Vier Artisten mit Trommeln um den Bauch hängen an Seilen und trommeln. Sechs Star-Coiffeure treten an zum Schaufrisieren. Die Models tragen allesamt kleine Schwarze, Frisur und Fashion sind nicht zu trennen, die Haarmacher orientieren sich an der Haute Couture. Durch Beats und Lichtspiele wird das Schaufrisieren zu einer Performance. Heraus kommen Bubikopf, Löwenmähne, geglätteter Afro á la Whitney Houston, rot-blau-Punk und Lolita-Wellen. Join the Color Generation ist das Motto – Redken wurde von einer Schauspielerin gegründet, die sich oft die Haare färben musste und mit einem Chemiker liiert war. Spots werben für eine neue Haarfarbe ohne Ammoniak, eine „revolutionäre Formulierung“, die auf der Messe vorgestellt wurde. Nachhaltigkeit ist ein Trend, dem auch solche Friseure folgen.

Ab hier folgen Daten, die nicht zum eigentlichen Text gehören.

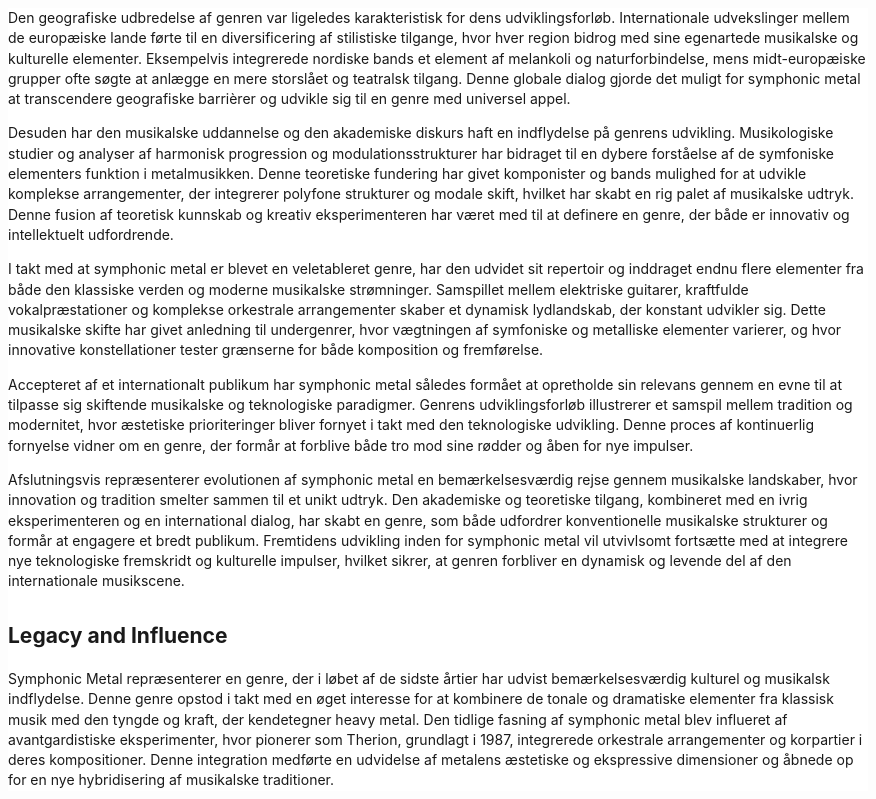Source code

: Den geografiske udbredelse af genren var ligeledes karakteristisk for dens udviklingsforløb.
Internationale udvekslinger mellem de europæiske lande førte til en diversificering af stilistiske
tilgange, hvor hver region bidrog med sine egenartede musikalske og kulturelle elementer.
Eksempelvis integrerede nordiske bands et element af melankoli og naturforbindelse, mens
midt-europæiske grupper ofte søgte at anlægge en mere storslået og teatralsk tilgang. Denne globale
dialog gjorde det muligt for symphonic metal at transcendere geografiske barrièrer og udvikle sig
til en genre med universel appel.

Desuden har den musikalske uddannelse og den akademiske diskurs haft en indflydelse på genrens
udvikling. Musikologiske studier og analyser af harmonisk progression og modulationsstrukturer har
bidraget til en dybere forståelse af de symfoniske elementers funktion i metalmusikken. Denne
teoretiske fundering har givet komponister og bands mulighed for at udvikle komplekse arrangementer,
der integrerer polyfone strukturer og modale skift, hvilket har skabt en rig palet af musikalske
udtryk. Denne fusion af teoretisk kunnskab og kreativ eksperimenteren har været med til at definere
en genre, der både er innovativ og intellektuelt udfordrende.

I takt med at symphonic metal er blevet en veletableret genre, har den udvidet sit repertoir og
inddraget endnu flere elementer fra både den klassiske verden og moderne musikalske strømninger.
Samspillet mellem elektriske guitarer, kraftfulde vokalpræstationer og komplekse orkestrale
arrangementer skaber et dynamisk lydlandskab, der konstant udvikler sig. Dette musikalske skifte har
givet anledning til undergenrer, hvor vægtningen af symfoniske og metalliske elementer varierer, og
hvor innovative konstellationer tester grænserne for både komposition og fremførelse.

Accepteret af et internationalt publikum har symphonic metal således formået at opretholde sin
relevans gennem en evne til at tilpasse sig skiftende musikalske og teknologiske paradigmer. Genrens
udviklingsforløb illustrerer et samspil mellem tradition og modernitet, hvor æstetiske
prioriteringer bliver fornyet i takt med den teknologiske udvikling. Denne proces af kontinuerlig
fornyelse vidner om en genre, der formår at forblive både tro mod sine rødder og åben for nye
impulser.

Afslutningsvis repræsenterer evolutionen af symphonic metal en bemærkelsesværdig rejse gennem
musikalske landskaber, hvor innovation og tradition smelter sammen til et unikt udtryk. Den
akademiske og teoretiske tilgang, kombineret med en ivrig eksperimenteren og en international
dialog, har skabt en genre, som både udfordrer konventionelle musikalske strukturer og formår at
engagere et bredt publikum. Fremtidens udvikling inden for symphonic metal vil utvivlsomt fortsætte
med at integrere nye teknologiske fremskridt og kulturelle impulser, hvilket sikrer, at genren
forbliver en dynamisk og levende del af den internationale musikscene.

## Legacy and Influence

Symphonic Metal repræsenterer en genre, der i løbet af de sidste årtier har udvist bemærkelsesværdig
kulturel og musikalsk indflydelse. Denne genre opstod i takt med en øget interesse for at kombinere
de tonale og dramatiske elementer fra klassisk musik med den tyngde og kraft, der kendetegner heavy
metal. Den tidlige fasning af symphonic metal blev influeret af avantgardistiske eksperimenter, hvor
pionerer som Therion, grundlagt i 1987, integrerede orkestrale arrangementer og korpartier i deres
kompositioner. Denne integration medførte en udvidelse af metalens æstetiske og ekspressive
dimensioner og åbnede op for en nye hybridisering af musikalske traditioner.
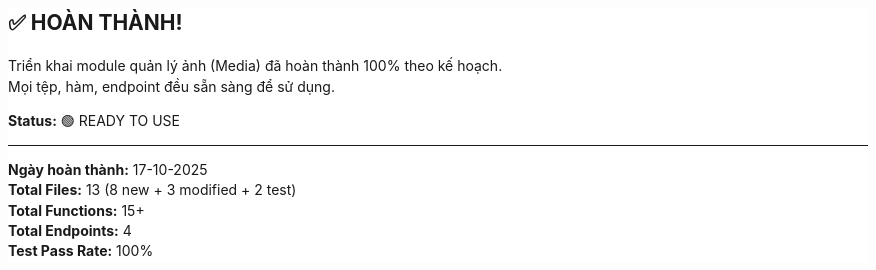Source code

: 
## ✅ HOÀN THÀNH!

Triển khai module quản lý ảnh (Media) đã hoàn thành 100% theo kế hoạch.  
Mọi tệp, hàm, endpoint đều sẵn sàng để sử dụng.

**Status:** 🟢 READY TO USE

---

**Ngày hoàn thành:** 17-10-2025  
**Total Files:** 13 (8 new + 3 modified + 2 test)  
**Total Functions:** 15+  
**Total Endpoints:** 4  
**Test Pass Rate:** 100%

Der Steve Jobs der Friseure
Tänzer in hautengen silbernen Overalls machen Breakdance, sie sehen aus wie Klone. Danach wieder Haarschau. Artisten kreieren lauter Vogelnester auf einem Kopf, wie Wollknäuel. Plötzlich erklingt Carmina Burana. Das Licht wird gedimmt. Uniformierte Jungs mit schwarzweißen Redken-Flaggen in der Hand marschieren auf die Bühne, umschwärmt von blonden Frauen in langen roten Kleidern. Es wirkt befremdlich, man fühlt sich sofort an NS-Ästhetik erinnert. Weil man Deutsche ist. Die Shows wurde in den USA konzipiert, bevor der Ort feststand.
Das Phantom der Oper ist auch da, es schnipselt rasant an einem Bop herum, bis es sich die Maske vom Gesicht reißt. Es folgt tosender Beifall. Es ist Sam Villa. Der Guru. Der Steve Jobs der Friseure. Eine Ikone. Er ist globaler künstlerischer Direktor bei Redken und frisiert an diesem Abend eine Rotblonde, wickelt und wickelt, sprüht, knotet. Am Ende kniet er nieder vor dem Modell.
Geht es hier um die Frisur? Mit der Performance soll sie mit Bedeutung aufgeladen werden. „Zuviel Firlefanz, die Haare sind zu verkraust“, sagt ein Friseur aus Berlin enttäuscht. In seinem Salon könnte er diesen Style nie verkaufen. Nicht mal als Avantgarde.